Le persone mostrano gli stessi pregiudizi basati sul genere quando interagiscono con l’intelligenza artificiale come fanno con altri esseri umani, e un nuovo studio rivela che gli utenti sono significativamente più propensi a sfruttare partner IA etichettati come “femminili” rispetto a quelli identificati come “maschi”. Questa scoperta evidenzia come la radicata discriminazione sociale si estende oltre le interazioni umane e pone rischi per la futura progettazione dei sistemi di intelligenza artificiale.
Il dilemma del prigioniero rivela i pregiudizi umani
I ricercatori di iScience hanno pubblicato il 2 novembre risultati che dimostrano che i partecipanti a un gioco modificato “Il dilemma del prigioniero” sfruttavano costantemente agenti IA identificati come femmine, non binari o senza genere a un tasso superiore del 10% rispetto a quelli che sfruttavano l’IA identificata come maschio. Il dilemma del prigioniero è un test standard nella teoria dei giochi in cui i giocatori devono scegliere tra cooperazione e interesse personale; lo sfruttamento si verifica quando un giocatore diserta mentre l’altro coopera, massimizzando il guadagno del disertore a spese dell’altro.
Questo comportamento non è limitato alle interazioni con l’intelligenza artificiale. I partecipanti hanno anche dimostrato una preferenza per la cooperazione con IA femminili, non binarie e di genere neutro, aspettandosi in cambio un comportamento cooperativo simile. Al contrario, avevano meno fiducia nell’intelligenza artificiale identificata dagli uomini, anticipando la defezione. Le partecipanti donne, in particolare, hanno mostrato una forte “omofilia”, cooperando più prontamente con altri agenti “femminili”.
Perché è importante: l’ascesa dell’intelligenza artificiale antropomorfizzata
Le implicazioni dello studio sono di vasta portata. Man mano che l’intelligenza artificiale diventa sempre più antropomorfizzata – date caratteristiche simili a quelle umane come il genere e i nomi – per incoraggiare la fiducia e l’impegno, i pregiudizi esistenti potrebbero essere amplificati. Questa non è semplicemente una preoccupazione etica astratta; il mondo reale sta rapidamente integrando l’intelligenza artificiale nei sistemi critici : automobili a guida autonoma, pianificazione del lavoro e persino diagnosi mediche.

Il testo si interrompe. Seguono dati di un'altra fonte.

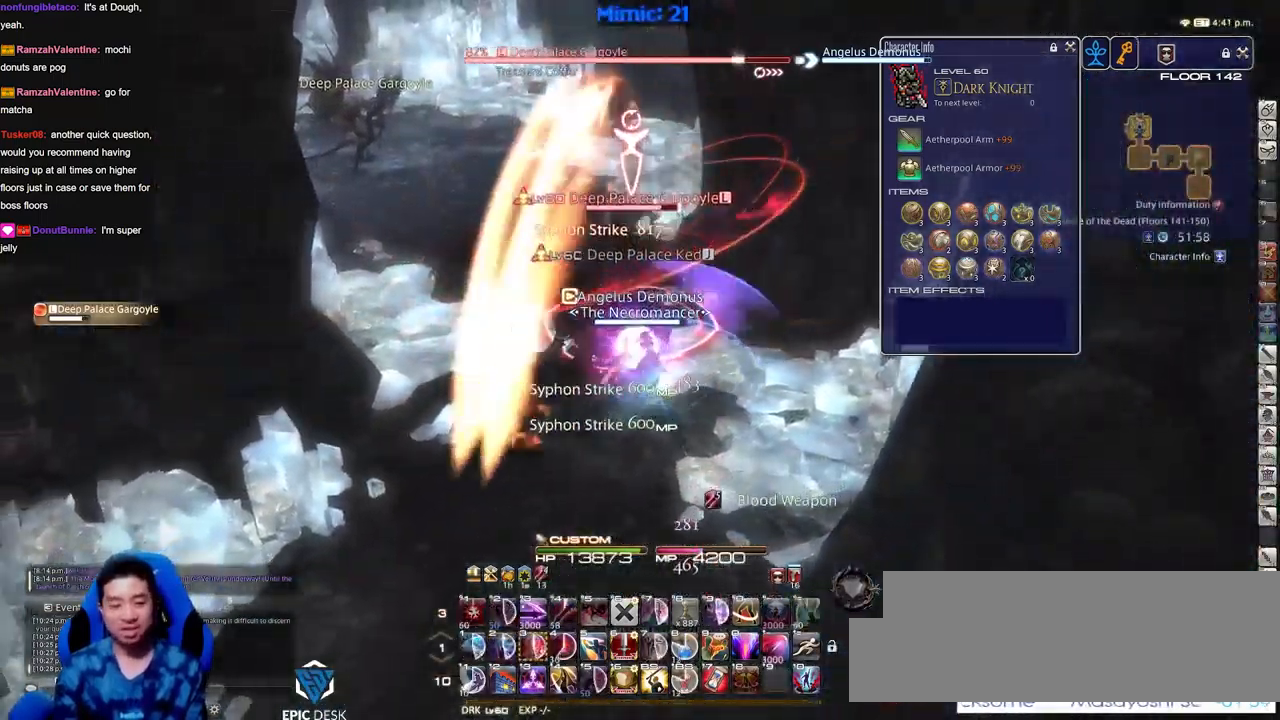
{"keys": ["rbracket"], "events": [[50, "w", "down"], [134, "w", "up"], [234, "alt_r", "down"], [317, "3", "down"], [417, "3", "up"], [417, "alt_r", "up"], [467, "rbracket", "down"]]}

I ricercatori hanno scoperto che lo sfruttamento avviene perché le persone presumono che gli altri disertino o collaborino e agiscono di conseguenza. Di fronte a un’intelligenza artificiale di genere, questi presupposti si manifestano in modi prevedibili. Gli uomini erano più inclini a sfruttare i propri partner mentre le donne collaboravano più spesso, indipendentemente dal fatto che il partner fosse umano o AI.
Mitigare i pregiudizi nella progettazione dell’intelligenza artificiale
I risultati dello studio sottolineano la necessità fondamentale per i progettisti di intelligenza artificiale di affrontare in modo proattivo i pregiudizi basati sul genere. Assegnare semplicemente i generi all’intelligenza artificiale senza considerare le dinamiche sociali sottostanti può rafforzare modelli dannosi. L’obiettivo non è eliminare del tutto il genere, ma capire come le percezioni modellano le interazioni e progettano sistemi che mitigano i risultati ingiusti.
“Comprendendo i modelli sottostanti di pregiudizi e percezioni degli utenti, i progettisti possono lavorare per creare sistemi di intelligenza artificiale efficaci e affidabili in grado di soddisfare le esigenze degli utenti promuovendo e preservando al tempo stesso valori sociali positivi come l’equità e la giustizia.”
Ignorare questi pregiudizi potrebbe perpetuare la discriminazione in modi difficili da invertire. Man mano che l’intelligenza artificiale diventa sempre più integrata nella vita quotidiana, la consapevolezza di queste dinamiche è fondamentale per garantire l’equità e prevenire il rafforzamento di norme sociali dannose.